Your appearance also extends beyond the clothes that you wear. Consider getting a haircut before the interview so you look presentable to your future employers. Ladies should consider getting their nails done a neutral color, while men should trim or shave their facial hair. You want to appear as clean and professional as possible.
5. Practice Answering the “Tough Questions”
Ask a friend or family member to run through common interview questions to give you practice answering them. This will give you experience thinking on your feet and answering in a clear, concise manner. If there isn’t anyone around, check out Glassdoor’s list of 50 common interview questions and start forming answers to them in your head.
These questions aren’t easy and they’re open-ended for a reason, so it’s important to try to turn any negative answers into a positive response. For example, when asked what the biggest mistake you ever made was or what you biggest weakness is, be honest about your experience and then explain what you learned and how you’re improving from it. Employers can see behind the “my biggest weakness is that I work too hard,” line, so it’s generally wise to avoid it anyway.
6. Create Some Questions of Your Own
Most interviews will end with your potential employer asking if you have any questions about the job or company. As you do your research, make a few notes about the position and questions that you should ask. Remember, you want to show that you’re knowledgeable about the job and curious about what your future responsibilities will be. The Muse actually created a list of 51 questions that you can ask, including:
- Can you tell me about the team I’ll be working with?
- How would you describe the work environment here—is the work typically collaborative or more independent?
- What are the most important things you’d like to see someone accomplish in the first 30, 60, and 90 days on the job?
7. Give Yourself Extra Time to Arrive
When it comes to job interviews, arriving on time is almost like arriving late. Most employers expect you to arrive 10-15 minutes early, even if they make you wait in the lobby until it’s time for your meeting.
If you’re not a punctual person, or if there are outside factors that you have to contend with (like traffic) give yourself an extra buffer for the interview. It’s better to arrive at the company an hour early and sit in your car or at a coffee shop than to arrive 20 minutes late.
8. Bring Something To Write With
Nothing will make you look more unprepared than arriving without a pen and paper to take notes. From having to sign in when you arrive to completing a writing test, it’s crucial that you have your own materials ready. Plus, bringing a notebook and pen will allow you to take notes about the job for follow-up questions later.

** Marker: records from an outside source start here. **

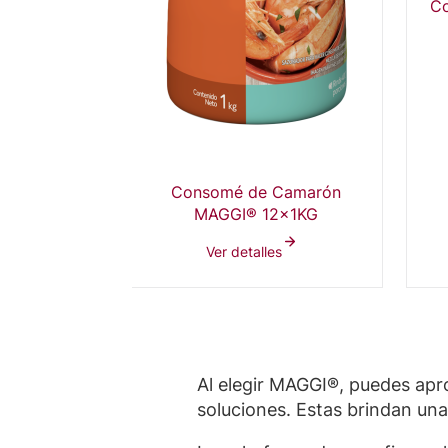
Co
Consomé de Camarón
MAGGI® 12x1KG
Ver detalles
Al elegir MAGGI®, puedes apro
soluciones. Estas brindan un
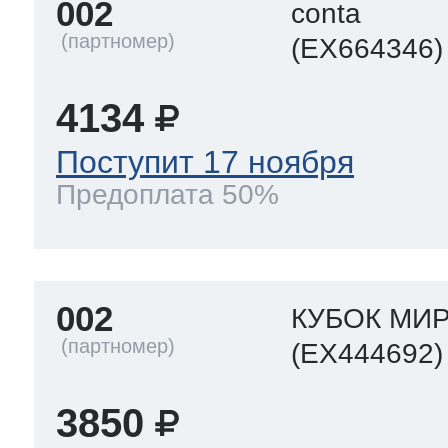
002
conta
(EX664346)
4134
Поступит 17 ноября
Предоплата 50%
002
КУБОК МИР
(EX444692)
3850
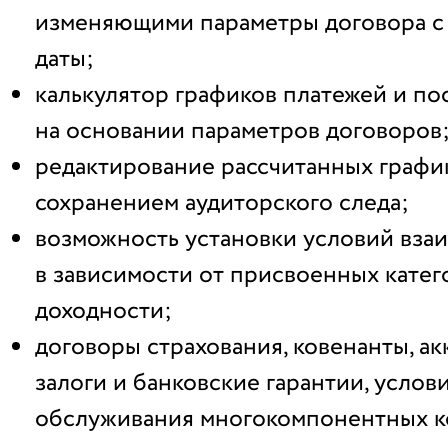
изменяющими параметры договора с
даты;
калькулятор графиков платежей и по
на основании параметров договоров
редактирование рассчитанных графи
сохранением аудиторского следа;
возможность установки условий вза
в зависимости от присвоенных катег
доходности;
договоры страхования, ковенанты, ак
залоги и банковские гарантии, услов
обслуживания многокомпонентных к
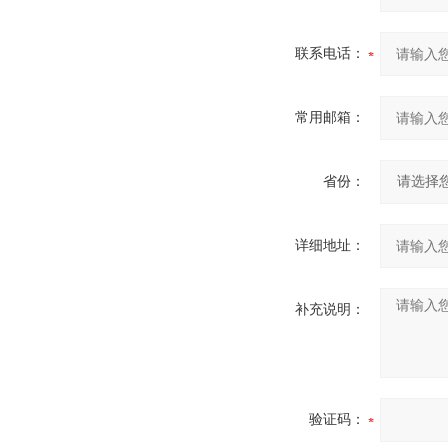
联系电话：
常用邮箱：
省份：
详细地址：
补充说明：
验证码：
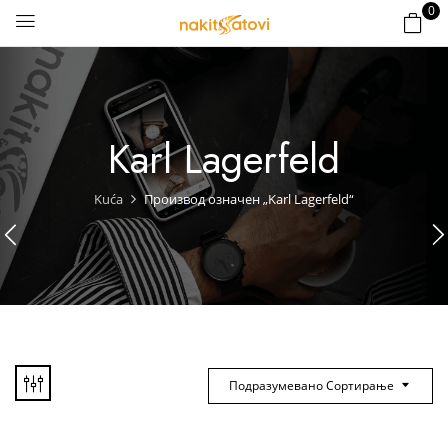
0
Karl Lagerfeld
Kuća
Производ oзначен „Karl Lagerfeld“
Подразумевано Сортирање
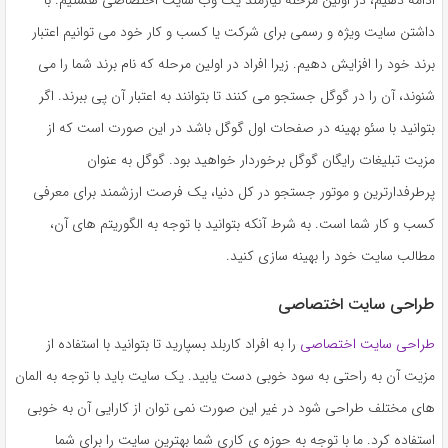
داشتن سایت ویژه و رسمی برای شرکت یا کسب و کار خود می توانیم اعتبار
برند خود را افزایش دهیم. زیرا افراد در اولین مرحله که نام برند شما را می
شنوند، آن را در گوگل جستجو می کنند تا بتوانند به اعتبار آن پی ببرند. اگر
بتوانید با سئو بهینه در صفحات اول گوگل باشد در این صورت است که از
مزیت تبلیغات رایگان گوگل برخوردار خواهید بود. گوگل به عنوان
پرطرفدارترین و موتور جستجو در کل دنیا، یک فرصت ارزشمند برای معرفی
کسب و کار شما است. به شرط آنکه بتوانید با توجه به الگوریتم های آن،
مطالب سایت خود را بهینه سازی کنید.
طراحی سایت اختصاصی
طراحی سایت اختصاصی
را به افراد کاربلد بسپارید تا بتوانید با استفاده از
مزیت آن به راحتی به سود خوبی دست یابید. یک سایت باید با توجه به المان
های مختلف طراحی شود در غیر این صورت نمی توان از کارایی آن به خوبی
استفاده کرد. ما با توجه به حوزه ی کاری شما بهترین سایت را برای شما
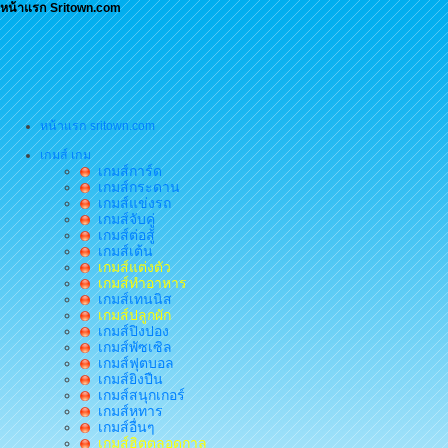
หน้าแรก Sritown.com
หน้าแรก sritown.com
เกมส์ เกม
เกมส์การ์ด
เกมส์กระดาน
เกมส์แข่งรถ
เกมส์จับคู่
เกมส์ต่อสู้
เกมส์เต้น
เกมส์แต่งตัว
เกมส์ทำอาหาร
เกมส์เทนนิส
เกมส์ปลูกผัก
เกมส์ปิงปอง
เกมส์พัซเซิล
เกมส์ฟุตบอล
เกมส์ยิงปืน
เกมส์สนุกเกอร์
เกมส์หทาร
เกมส์อื่นๆ
เกมส์ฮิตตลอดกาล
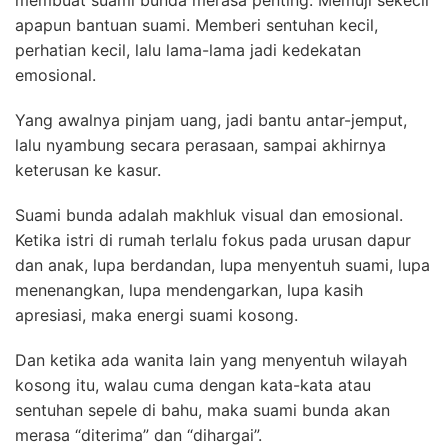
membuat suami bunda merasa penting. Memuji sekecil
apapun bantuan suami. Memberi sentuhan kecil,
perhatian kecil, lalu lama-lama jadi kedekatan
emosional.
Yang awalnya pinjam uang, jadi bantu antar-jemput,
lalu nyambung secara perasaan, sampai akhirnya
keterusan ke kasur.
Suami bunda adalah makhluk visual dan emosional.
Ketika istri di rumah terlalu fokus pada urusan dapur
dan anak, lupa berdandan, lupa menyentuh suami, lupa
menenangkan, lupa mendengarkan, lupa kasih
apresiasi, maka energi suami kosong.
Dan ketika ada wanita lain yang menyentuh wilayah
kosong itu, walau cuma dengan kata-kata atau
sentuhan sepele di bahu, maka suami bunda akan
merasa “diterima” dan “dihargai”.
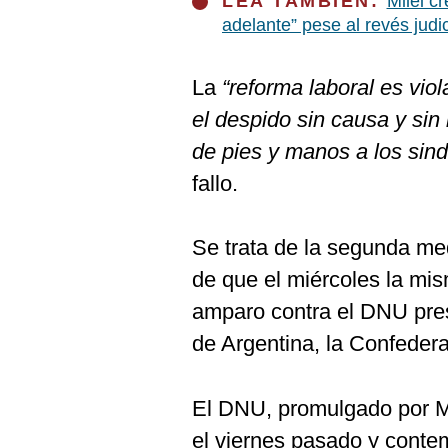
LEA TAMBIÉN:
Milei cr
De
Cookies
adelante” pese al revés judic
Preguntas
Frecuentes
La
“reforma laboral es viol
el despido sin causa y si
de pies y manos a los sind
fallo.
Se trata de la segunda me
de que el miércoles la mi
amparo contra el DNU prese
de Argentina, la Confeder
El DNU, promulgado por Mil
el viernes pasado y conte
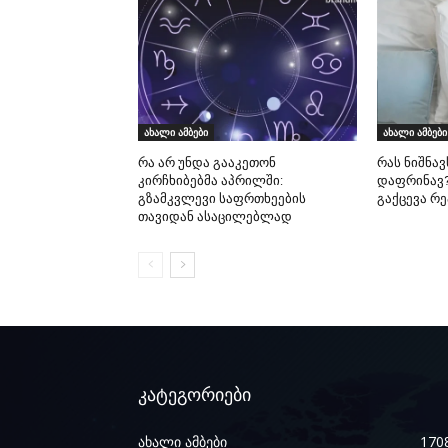
ახალი ამბები
ახალი ამბები
რა არ უნდა გააკეთონ
რას ნიშნავ
კირჩხიბებმა აპრილში:
დაფრინავ?
გზამკვლევი საფრთხეების
გაქცევა რ
თავიდან ასაცილებლად
კატეგორიები
ახალი ამბები
170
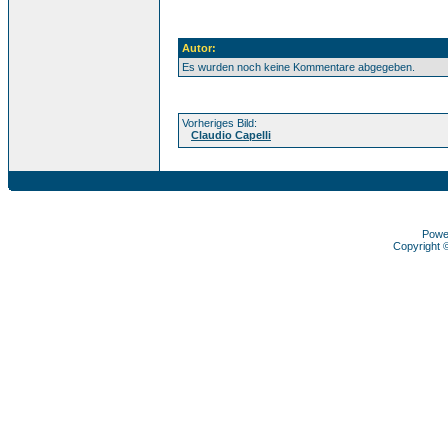
Autor:
Es wurden noch keine Kommentare abgegeben.
Vorheriges Bild:
Claudio Capelli
Powe
Copyright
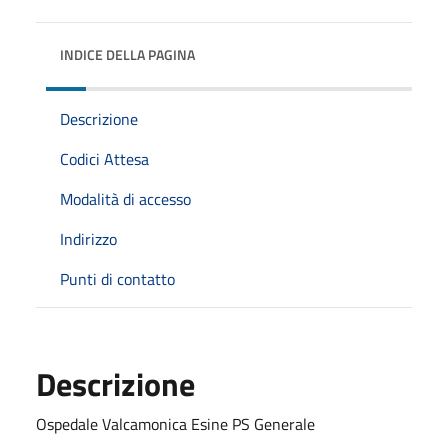
INDICE DELLA PAGINA
Descrizione
Codici Attesa
Modalità di accesso
Indirizzo
Punti di contatto
Descrizione
Ospedale Valcamonica Esine PS Generale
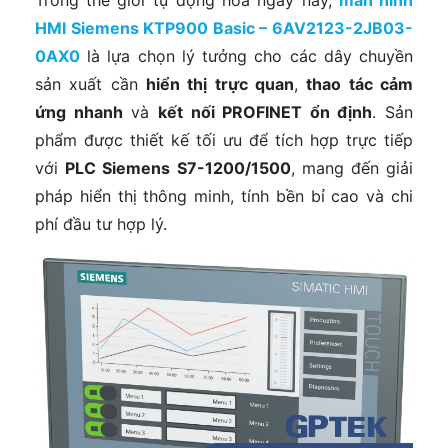
Trong thế giới tự động hóa ngày nay,
màn hình
HMI Siemens KTP900 Basic – 6AV2123-2JB03-
0AX0
là lựa chọn lý tưởng cho các dây chuyền
sản xuất cần
hiển thị trực quan
,
thao tác cảm
ứng nhanh
và
kết nối PROFINET ổn định
. Sản
phẩm được thiết kế tối ưu để tích hợp trực tiếp
với
PLC Siemens S7-1200/1500
, mang đến giải
pháp hiển thị thông minh, tính bền bỉ cao và chi
phí đầu tư hợp lý.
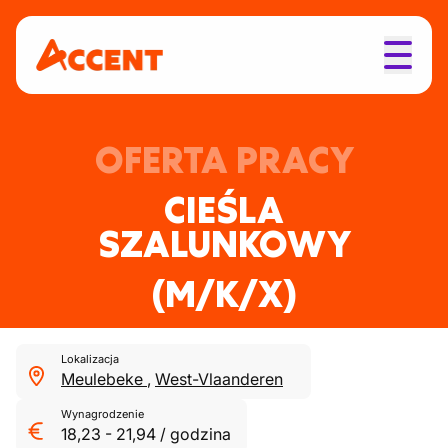
OFERTA PRACY
CIEŚLA
SZALUNKOWY
(M/K/X)
Lokalizacja
Meulebeke
,
West-Vlaanderen
Wynagrodzenie
18,23
-
21,94
/
godzina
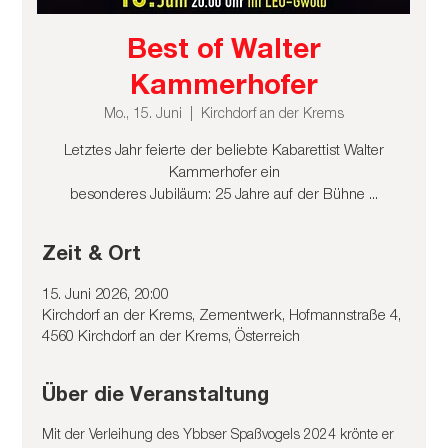
Best of Walter
Kammerhofer
Mo., 15. Juni
  |  
Kirchdorf an der Krems
Letztes Jahr feierte der beliebte Kabarettist Walter
Kammerhofer ein
besonderes Jubiläum: 25 Jahre auf der Bühne ...
Zeit & Ort
15. Juni 2026, 20:00
Kirchdorf an der Krems, Zementwerk, Hofmannstraße 4,
4560 Kirchdorf an der Krems, Österreich
Über die Veranstaltung
Mit der Verleihung des Ybbser Spaßvogels 2024 krönte er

9. Send a Thank-You Note After The Interview
It takes fewer than 10 minutes to write, address, and mail a thank-you note, so there’s no excuse for skipping this part of the process. Even if they offer you the position then and there, or turn you down immediately, take a few minutes to thank them for their time. It shows that you’re a professional who is respectful of their schedules, and can also remind them of your interview. You’re likely one of many people interviewing for the position, and a thank you card will help you stand out.
10. Follow Up If You Don’t Hear Back
This is the most nerve-wracking part. It’s hard to gauge exactly when you should reach out if you haven’t heard from them, especially if they haven’t given you a window for their decision.
Before you leave the interview, ask for a ballpark figure for when you should expect to hear from them or when they will make their decision. Then, wait three to four days after the window has passed to check in. Businesses rarely function on time, so a gentle reminder can let them know that you’re waiting without seeming too demanding.
Don’t get discouraged if you don’t get called for a follow-up or don’t get the interview. This was great experience and will prepare you for the next one. The best you can do is keep applying and putting your best foot forward until you find a good fit.